Stetson School of Business and Economics faculty members Dr. Gerry Mills and Dr. Etienne Musonera will lead a team of students to Rwanda.
The team will create a training program designed to teach widows entrepreneurial skills and to evaluate market options, allowing them to provide for their families in the wake of the 1994 genocide that left thousands of widows and orphans without financial resources necessary to survive.
Dr. Linda Brennan, professor of management in the Stetson School of Business and Economics, and Harold Tessendorf, executive director of Macon Area Habitat for Humanity, will lead a team of students to Cape Town, South Africa.
In partnership with Habitat for Humanity, the team will participate in the Nelson Mandela Legacy Build in the newly devised integrated residential development at Pelican Park. This event is part of a multi-agency South African initiative aimed at both providing affordable housing and bringing an end to segregation. The team will contribute leadership development and business consultation in addition to assessing the economic impact of this unique initiative.
Dr. Sinjae Hyun, associate professor of biomedical engineering in the School of Engineering, and Dr. John Thomas Scott, professor of history in the College of Liberal Arts, will lead a team to South Korea.
The team will partner with the Dream Christian School to educate some of the 25,000 North Korean refugees who have fled to South Korea.

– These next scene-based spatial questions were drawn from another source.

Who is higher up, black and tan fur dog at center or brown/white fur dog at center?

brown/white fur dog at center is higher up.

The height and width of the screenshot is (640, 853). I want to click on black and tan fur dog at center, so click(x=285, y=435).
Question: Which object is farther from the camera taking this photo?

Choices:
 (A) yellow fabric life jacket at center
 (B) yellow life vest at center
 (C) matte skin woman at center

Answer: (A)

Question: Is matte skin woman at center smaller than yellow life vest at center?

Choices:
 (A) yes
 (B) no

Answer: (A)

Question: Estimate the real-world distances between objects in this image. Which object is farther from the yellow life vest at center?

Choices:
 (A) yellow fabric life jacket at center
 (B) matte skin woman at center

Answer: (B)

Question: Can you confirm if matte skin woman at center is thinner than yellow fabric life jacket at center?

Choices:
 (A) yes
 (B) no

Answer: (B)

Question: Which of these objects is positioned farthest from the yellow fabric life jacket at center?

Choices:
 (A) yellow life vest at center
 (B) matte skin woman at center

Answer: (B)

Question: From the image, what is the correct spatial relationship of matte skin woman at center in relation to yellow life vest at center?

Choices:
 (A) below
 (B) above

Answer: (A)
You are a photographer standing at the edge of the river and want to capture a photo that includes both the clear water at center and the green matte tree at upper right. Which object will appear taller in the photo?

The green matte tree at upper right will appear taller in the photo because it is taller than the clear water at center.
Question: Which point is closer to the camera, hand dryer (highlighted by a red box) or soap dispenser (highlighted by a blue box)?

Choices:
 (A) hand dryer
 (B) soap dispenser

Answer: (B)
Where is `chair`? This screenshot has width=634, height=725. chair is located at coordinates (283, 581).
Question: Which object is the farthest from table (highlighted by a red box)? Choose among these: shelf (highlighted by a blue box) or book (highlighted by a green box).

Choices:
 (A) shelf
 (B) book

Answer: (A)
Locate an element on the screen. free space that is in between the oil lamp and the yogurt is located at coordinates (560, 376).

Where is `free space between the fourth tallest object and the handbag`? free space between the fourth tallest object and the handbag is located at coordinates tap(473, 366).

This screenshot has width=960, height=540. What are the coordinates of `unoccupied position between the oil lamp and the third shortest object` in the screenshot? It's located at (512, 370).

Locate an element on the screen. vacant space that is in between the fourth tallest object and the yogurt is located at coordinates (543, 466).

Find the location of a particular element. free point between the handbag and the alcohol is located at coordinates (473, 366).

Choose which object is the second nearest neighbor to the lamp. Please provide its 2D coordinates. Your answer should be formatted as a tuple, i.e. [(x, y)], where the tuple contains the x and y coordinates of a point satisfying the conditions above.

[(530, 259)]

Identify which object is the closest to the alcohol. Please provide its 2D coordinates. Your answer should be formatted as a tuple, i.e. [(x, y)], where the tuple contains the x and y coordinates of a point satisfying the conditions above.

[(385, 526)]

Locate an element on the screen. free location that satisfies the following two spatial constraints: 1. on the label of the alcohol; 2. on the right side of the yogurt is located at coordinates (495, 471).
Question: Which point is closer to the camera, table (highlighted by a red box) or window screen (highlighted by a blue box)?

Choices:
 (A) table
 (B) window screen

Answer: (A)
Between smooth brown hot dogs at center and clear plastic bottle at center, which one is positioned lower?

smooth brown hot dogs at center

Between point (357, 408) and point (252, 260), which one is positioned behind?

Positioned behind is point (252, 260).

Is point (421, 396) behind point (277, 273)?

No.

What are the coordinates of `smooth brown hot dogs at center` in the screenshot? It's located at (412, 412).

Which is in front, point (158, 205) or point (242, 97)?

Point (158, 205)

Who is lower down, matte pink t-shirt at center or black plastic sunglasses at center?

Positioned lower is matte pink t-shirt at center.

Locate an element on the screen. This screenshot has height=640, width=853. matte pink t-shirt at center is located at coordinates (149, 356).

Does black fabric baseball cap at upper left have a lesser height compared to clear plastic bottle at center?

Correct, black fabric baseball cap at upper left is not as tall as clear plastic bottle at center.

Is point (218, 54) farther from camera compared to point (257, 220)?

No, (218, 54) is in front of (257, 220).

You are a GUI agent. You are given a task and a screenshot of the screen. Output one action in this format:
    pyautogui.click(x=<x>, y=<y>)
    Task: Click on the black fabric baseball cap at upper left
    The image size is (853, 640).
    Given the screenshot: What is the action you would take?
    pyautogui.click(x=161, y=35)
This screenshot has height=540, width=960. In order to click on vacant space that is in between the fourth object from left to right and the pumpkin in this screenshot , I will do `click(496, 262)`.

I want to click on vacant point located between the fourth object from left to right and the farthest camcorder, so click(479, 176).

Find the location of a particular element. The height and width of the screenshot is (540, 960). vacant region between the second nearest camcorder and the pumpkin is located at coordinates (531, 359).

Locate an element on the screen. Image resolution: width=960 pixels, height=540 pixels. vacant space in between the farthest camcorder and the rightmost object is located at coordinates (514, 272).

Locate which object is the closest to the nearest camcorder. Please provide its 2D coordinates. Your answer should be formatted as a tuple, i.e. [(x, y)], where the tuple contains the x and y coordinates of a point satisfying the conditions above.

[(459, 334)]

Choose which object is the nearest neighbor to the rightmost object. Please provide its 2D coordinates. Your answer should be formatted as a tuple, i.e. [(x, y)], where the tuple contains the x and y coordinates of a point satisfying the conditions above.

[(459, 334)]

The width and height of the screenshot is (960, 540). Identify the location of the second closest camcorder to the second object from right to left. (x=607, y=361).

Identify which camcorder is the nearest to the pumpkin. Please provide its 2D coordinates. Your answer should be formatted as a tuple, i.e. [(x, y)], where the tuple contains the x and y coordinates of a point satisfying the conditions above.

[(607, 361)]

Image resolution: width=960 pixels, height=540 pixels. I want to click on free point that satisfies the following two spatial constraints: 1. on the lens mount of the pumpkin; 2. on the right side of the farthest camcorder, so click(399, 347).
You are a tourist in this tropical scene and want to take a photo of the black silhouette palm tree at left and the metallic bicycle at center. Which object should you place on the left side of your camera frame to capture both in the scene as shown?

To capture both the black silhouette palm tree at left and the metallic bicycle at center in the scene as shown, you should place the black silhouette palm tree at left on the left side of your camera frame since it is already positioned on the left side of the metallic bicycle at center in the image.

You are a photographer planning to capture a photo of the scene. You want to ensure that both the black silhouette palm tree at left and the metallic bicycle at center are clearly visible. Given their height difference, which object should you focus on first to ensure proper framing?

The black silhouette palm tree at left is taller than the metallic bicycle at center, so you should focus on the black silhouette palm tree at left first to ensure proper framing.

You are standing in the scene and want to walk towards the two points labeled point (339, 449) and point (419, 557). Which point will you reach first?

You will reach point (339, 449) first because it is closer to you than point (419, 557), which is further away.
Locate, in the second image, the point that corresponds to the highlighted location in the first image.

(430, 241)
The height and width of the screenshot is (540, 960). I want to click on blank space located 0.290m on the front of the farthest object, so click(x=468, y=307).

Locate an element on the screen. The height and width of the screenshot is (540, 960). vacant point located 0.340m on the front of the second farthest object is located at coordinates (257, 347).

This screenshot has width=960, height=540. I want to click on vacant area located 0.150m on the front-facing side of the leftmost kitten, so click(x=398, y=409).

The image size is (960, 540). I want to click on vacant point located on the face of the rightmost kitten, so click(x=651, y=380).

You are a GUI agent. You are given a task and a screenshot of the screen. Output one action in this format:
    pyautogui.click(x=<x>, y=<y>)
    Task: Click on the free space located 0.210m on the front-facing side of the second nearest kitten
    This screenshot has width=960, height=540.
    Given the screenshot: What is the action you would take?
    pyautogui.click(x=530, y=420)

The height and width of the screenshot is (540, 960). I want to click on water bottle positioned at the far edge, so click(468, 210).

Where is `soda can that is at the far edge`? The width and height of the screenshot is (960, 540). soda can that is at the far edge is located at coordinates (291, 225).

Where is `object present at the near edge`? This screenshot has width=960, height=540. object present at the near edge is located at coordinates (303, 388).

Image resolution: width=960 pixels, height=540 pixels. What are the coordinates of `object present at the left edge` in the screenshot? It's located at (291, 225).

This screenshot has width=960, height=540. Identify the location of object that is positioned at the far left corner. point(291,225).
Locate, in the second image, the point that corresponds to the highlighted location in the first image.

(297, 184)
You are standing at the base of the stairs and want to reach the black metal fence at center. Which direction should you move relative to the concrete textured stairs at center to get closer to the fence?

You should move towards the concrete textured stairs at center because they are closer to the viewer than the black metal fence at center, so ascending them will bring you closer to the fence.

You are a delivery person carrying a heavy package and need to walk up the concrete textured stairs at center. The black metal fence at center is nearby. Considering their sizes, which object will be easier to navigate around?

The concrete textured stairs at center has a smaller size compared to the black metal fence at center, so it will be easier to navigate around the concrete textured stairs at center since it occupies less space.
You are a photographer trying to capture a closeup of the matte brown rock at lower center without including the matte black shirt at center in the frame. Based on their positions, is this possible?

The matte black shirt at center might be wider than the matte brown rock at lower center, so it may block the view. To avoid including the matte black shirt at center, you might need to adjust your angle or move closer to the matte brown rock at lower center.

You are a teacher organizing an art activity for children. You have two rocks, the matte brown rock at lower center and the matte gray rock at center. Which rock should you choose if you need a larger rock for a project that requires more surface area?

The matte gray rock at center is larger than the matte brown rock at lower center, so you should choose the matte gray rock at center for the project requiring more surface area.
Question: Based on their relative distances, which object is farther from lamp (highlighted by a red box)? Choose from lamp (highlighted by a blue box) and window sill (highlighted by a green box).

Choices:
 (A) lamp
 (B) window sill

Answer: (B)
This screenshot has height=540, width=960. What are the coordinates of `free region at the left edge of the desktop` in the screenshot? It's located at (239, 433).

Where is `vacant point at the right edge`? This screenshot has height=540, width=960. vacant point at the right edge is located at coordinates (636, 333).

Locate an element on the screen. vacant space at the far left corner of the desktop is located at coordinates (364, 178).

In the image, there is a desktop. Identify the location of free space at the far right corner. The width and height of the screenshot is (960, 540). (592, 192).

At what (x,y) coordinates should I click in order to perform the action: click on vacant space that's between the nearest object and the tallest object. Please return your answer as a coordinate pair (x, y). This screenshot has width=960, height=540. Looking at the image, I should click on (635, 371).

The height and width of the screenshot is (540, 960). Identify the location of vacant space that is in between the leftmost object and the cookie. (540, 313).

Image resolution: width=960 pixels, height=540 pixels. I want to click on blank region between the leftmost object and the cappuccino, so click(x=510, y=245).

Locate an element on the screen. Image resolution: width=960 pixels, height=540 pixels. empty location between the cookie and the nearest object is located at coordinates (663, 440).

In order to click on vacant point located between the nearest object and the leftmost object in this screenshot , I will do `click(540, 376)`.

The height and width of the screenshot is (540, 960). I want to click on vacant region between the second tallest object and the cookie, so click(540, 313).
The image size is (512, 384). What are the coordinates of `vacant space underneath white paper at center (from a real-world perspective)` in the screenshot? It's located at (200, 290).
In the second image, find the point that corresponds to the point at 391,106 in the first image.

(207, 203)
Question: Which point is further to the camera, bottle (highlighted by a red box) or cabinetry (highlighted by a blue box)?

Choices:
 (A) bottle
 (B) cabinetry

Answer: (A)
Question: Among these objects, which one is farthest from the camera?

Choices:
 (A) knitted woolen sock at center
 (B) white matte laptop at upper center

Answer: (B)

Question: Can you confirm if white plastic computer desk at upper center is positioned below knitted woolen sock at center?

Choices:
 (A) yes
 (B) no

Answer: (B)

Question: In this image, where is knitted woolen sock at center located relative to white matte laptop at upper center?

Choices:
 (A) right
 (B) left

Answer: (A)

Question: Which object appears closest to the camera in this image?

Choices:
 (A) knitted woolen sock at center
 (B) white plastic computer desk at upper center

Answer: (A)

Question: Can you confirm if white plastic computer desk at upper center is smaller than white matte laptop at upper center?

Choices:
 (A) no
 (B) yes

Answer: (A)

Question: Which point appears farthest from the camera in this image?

The team will provide English and basic robotics training to aid the students in finding work and integrating into the larger culture.
School of Engineering faculty members Dr. Ha Vo and Dr. Edward O'Brien will lead a team of students to Vietnam.
The team will continue work that has been done since 2009 to provide and fit prosthetic legs to some of the country's more than 100,000 amputees at no cost to them. At the personal invitation of the minister of foreign affairs, the team will work in Hanoi, Ho Chi Minh City and return to Ben Tre, where a clinic was recently established. The team will assess the work of local technicians who were trained by a small Mercer On Mission delegation earlier this year and also visit regions north of Hanoi to explore the potential for a new clinical base.
College of Liberal Arts faculty members Dr. Natalie Bourdon and Dr. David Nelson will lead a team of Mercer Service Scholars to India.
The team will work with Chilla, a home for children of sex workers, HIV orphans and children in conflict with law. Engineering students will design a tank to provide to fish farmers to help their production and yield. College of Liberal Arts students will teach English and design a curriculum for school lessons on LGBT rights.